More growth is certain as exchange providers tap new markets.

For example, Aon Hewitt now offers a second exchange in which employees can choose from various health care plans offered by participating insurers.

More than 100,000 employees — including U.S. employees of Aon Hewitt parent Aon P.L.C., Hoffman Estates, Ill.-based retailer Sears Holdings Corp. and Orlando, Fla.-based chain Darden Restaurants Inc. — have chosen plans through the exchange.

“There is keen interest in this marketplace,” Ms. Scholl said.

In addition, for fall 2013 enrollment, Xerox Corp. is launching an insurance exchange designed by Xerox unit Buck Consultants L.L.C. for employees.

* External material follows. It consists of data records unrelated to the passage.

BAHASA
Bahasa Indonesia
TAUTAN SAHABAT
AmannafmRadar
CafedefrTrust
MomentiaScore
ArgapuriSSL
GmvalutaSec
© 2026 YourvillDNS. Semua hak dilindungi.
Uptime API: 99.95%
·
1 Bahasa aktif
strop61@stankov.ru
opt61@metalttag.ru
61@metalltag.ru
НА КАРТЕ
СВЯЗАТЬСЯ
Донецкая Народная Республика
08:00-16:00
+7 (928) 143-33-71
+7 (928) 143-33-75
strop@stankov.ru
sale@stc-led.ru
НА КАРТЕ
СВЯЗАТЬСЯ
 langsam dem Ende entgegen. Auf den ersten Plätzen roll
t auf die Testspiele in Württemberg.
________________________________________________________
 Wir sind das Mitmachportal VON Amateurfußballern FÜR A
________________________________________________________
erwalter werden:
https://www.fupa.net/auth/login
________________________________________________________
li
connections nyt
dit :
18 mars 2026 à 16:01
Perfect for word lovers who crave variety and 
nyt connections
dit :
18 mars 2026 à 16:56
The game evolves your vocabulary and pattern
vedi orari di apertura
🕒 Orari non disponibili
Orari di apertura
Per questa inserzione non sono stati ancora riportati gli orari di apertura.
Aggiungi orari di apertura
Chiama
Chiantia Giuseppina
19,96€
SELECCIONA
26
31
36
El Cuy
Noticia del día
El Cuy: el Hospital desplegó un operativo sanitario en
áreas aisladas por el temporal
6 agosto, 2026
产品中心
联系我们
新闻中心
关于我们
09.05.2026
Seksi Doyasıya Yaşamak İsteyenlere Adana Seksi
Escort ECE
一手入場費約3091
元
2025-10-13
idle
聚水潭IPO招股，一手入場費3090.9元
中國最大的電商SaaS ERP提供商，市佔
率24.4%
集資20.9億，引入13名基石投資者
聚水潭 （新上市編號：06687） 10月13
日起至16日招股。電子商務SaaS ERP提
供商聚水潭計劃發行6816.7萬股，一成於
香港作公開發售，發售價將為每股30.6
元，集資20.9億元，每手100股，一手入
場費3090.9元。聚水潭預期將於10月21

The new exchange is designed for employers with at least 3,000 employees, said Sherri Bockhorst, a Buck Consultants principal in St. Louis.

“At launch, we expect to have over about 200,000 enrollees,” Ms. Bockhorst said.

And in December, Mercer and Connextions Inc., an Orlando, Fla.-based unit of health services company Optum, said they were launching an exchange, myCustomHealth, offering coverage from a variety of insurers to Medicare-eligible retirees.

“We have a good number of discussions under way with employers,” said Mercer's Mr. Richards.

In January, Mercer launched Mercer Marketplace, which will enable employers with at least 100 employees to offer employees a wide choice of plans provided by participating insurers.